POLARIS: Small LLMs Write Long Stories with 4 A100s

Enhancing Creative Writing in Compact LLM Models

Smaller Large Language Models (LLMs), while offering advantages in terms of hardware requirements and deployment costs, often struggle with generating long-form creative content. Their output tends to be either too short compared to requests, or the text quality rapidly degrades as length increases. This limitation poses a significant challenge for companies seeking to leverage more efficient LLMs for on-premise content generation applications, where computational resources are a critical factor.

In this context, research focuses on developing techniques that can extend the capabilities of smaller models without requiring an exponential increase in resources. The goal is to enable these LLMs to compete with larger, more expensive "frontier" models, especially in complex tasks like creative storytelling, while maintaining a cost and performance profile suitable for local infrastructures.

The POLARIS Method: Optimization and Human References

To address these limitations, the POLARIS methodology (Policy Optimization with LLM-as-a-judge rewards and Anchored-Reference Injection for Storywriting) has been introduced. This training recipe, based on a lower-compute GRPO (Generalized Reinforcement Learning Policy Optimization) approach, integrates two key elements. The first is a frontier LLM "judge," which evaluates the quality of generated stories using a structured rubric, providing real-time feedback for model reward.

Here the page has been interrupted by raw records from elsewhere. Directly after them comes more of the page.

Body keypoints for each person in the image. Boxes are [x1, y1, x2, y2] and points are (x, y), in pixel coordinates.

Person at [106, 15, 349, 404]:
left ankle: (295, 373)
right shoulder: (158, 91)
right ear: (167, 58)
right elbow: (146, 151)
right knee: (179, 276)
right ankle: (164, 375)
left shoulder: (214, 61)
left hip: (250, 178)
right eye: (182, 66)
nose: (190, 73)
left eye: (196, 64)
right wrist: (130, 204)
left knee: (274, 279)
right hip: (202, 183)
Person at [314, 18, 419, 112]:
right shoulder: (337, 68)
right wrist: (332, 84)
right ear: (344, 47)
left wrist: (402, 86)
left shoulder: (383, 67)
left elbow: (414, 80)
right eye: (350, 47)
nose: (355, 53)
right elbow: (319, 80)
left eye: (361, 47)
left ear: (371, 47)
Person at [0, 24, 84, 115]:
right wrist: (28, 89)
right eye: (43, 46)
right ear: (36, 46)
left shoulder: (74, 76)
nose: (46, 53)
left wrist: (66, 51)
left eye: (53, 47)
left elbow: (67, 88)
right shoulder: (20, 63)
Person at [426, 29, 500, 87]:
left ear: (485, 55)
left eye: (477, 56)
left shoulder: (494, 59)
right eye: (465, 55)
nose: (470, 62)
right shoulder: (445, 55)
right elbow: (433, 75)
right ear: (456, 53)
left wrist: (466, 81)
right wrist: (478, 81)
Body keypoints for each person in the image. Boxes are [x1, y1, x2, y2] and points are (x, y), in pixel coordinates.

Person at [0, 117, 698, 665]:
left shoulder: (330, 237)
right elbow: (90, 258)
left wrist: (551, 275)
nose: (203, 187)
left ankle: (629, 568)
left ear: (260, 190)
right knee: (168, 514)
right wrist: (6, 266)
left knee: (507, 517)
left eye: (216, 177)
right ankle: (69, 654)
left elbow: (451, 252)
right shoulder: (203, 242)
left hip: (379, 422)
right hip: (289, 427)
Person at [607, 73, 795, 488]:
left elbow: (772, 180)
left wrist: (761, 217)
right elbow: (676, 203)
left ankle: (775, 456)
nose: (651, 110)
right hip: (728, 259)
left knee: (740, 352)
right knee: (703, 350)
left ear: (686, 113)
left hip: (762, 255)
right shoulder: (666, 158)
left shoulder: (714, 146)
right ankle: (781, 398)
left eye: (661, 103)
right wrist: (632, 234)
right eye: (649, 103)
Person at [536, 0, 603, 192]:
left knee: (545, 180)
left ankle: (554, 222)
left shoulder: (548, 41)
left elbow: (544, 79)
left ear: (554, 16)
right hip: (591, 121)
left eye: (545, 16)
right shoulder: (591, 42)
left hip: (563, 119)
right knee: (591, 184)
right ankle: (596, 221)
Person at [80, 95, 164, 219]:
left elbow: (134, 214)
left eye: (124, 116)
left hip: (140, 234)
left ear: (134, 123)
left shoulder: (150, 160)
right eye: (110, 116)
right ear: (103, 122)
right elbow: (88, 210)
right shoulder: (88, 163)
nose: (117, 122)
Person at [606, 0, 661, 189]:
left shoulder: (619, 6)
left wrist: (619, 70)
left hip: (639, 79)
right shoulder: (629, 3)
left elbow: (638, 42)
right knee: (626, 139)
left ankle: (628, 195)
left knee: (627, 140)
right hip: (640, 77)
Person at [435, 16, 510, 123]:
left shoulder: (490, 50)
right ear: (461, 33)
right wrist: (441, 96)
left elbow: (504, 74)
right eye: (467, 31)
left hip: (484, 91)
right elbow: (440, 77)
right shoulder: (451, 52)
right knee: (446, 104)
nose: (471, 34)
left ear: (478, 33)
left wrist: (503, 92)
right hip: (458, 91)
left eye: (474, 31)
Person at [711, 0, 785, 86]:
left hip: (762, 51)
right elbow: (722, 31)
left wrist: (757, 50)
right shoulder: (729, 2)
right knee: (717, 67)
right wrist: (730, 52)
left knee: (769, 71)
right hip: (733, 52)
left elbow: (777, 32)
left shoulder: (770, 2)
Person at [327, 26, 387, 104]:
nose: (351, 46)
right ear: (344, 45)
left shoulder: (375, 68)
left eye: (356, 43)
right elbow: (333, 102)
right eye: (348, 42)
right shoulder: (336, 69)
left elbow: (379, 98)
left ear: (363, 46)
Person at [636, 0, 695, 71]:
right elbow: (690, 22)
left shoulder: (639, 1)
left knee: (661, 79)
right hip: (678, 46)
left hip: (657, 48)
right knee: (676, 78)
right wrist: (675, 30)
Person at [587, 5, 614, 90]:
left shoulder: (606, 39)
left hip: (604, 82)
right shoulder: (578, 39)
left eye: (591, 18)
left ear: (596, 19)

The second fundamental ingredient is Human-Reference Injection (HRI), where a human-written story, provided in a "teacher-forced" manner, serves as a high-quality "anchor" within each GRPO group. This mechanism guides the model towards generating more coherent and higher-quality texts. The methodology was applied to the Qwen3.5-9B model, using a dataset of approximately 1,400 prompt-story pairs derived from a hundred anthologies. Training was performed on 4 NVIDIA A100 GPUs, a setup that, while significant, falls within the capabilities of many enterprise infrastructures considering self-hosted deployments.

Implications for Local Deployments and Hardware

The result of this process is POLARIS-9B, a model that, according to benchmarks, proves competitive with much larger open-weight LLMs, while adhering more precisely to length instructions. Blinded human evaluations confirmed that POLARIS-9B is preferred over the base Qwen3.5-9B and performs on par with Qwen3.5-27B. This is particularly relevant for organizations aiming for on-premise deployments, where choosing smaller yet performant models can drastically reduce the Total Cost of Ownership (TCO) and VRAM requirements.

A crucial aspect is POLARIS-9B's ability to preserve quality even for story requests up to three times the length it was trained on (e.g., up to 12,000 words, starting from training on 4,000 words). This is a common weakness for many open-weight models, which tend to degrade significantly in quality or length adherence in similar scenarios. The ability to generalize length is a meaningful stress test for creative-writing models and offers a useful criterion for distinguishing otherwise similar models, especially when considering the context and memory limitations typical of self-hosted environments. For those evaluating on-premise deployments, analytical frameworks are available on AI-RADAR/llm-onpremise to assess trade-offs between performance, costs, and data sovereignty.

Future Prospects and the Challenge of Generalization

The results obtained with POLARIS suggest that length generalization is not just a performance metric but a true "stress test" for creative-writing models. This capability is fundamental for applications requiring large-scale narrative coherence, from marketing content generation to the creation of complex scenarios. The research highlights how, even with a limited number of A100 GPUs for training, substantial improvements in the capabilities of smaller models can be achieved.

This approach opens new avenues for developing more efficient and versatile LLMs, capable of operating effectively in resource-constrained environments, such as edge or air-gapped deployments. The continuous optimization of training methodologies and the integration of high-quality feedback, both from LLM "judges" and human references, will be crucial to unlock the full potential of open-weight models, making them increasingly powerful and accessible tools for a wide range of enterprise applications.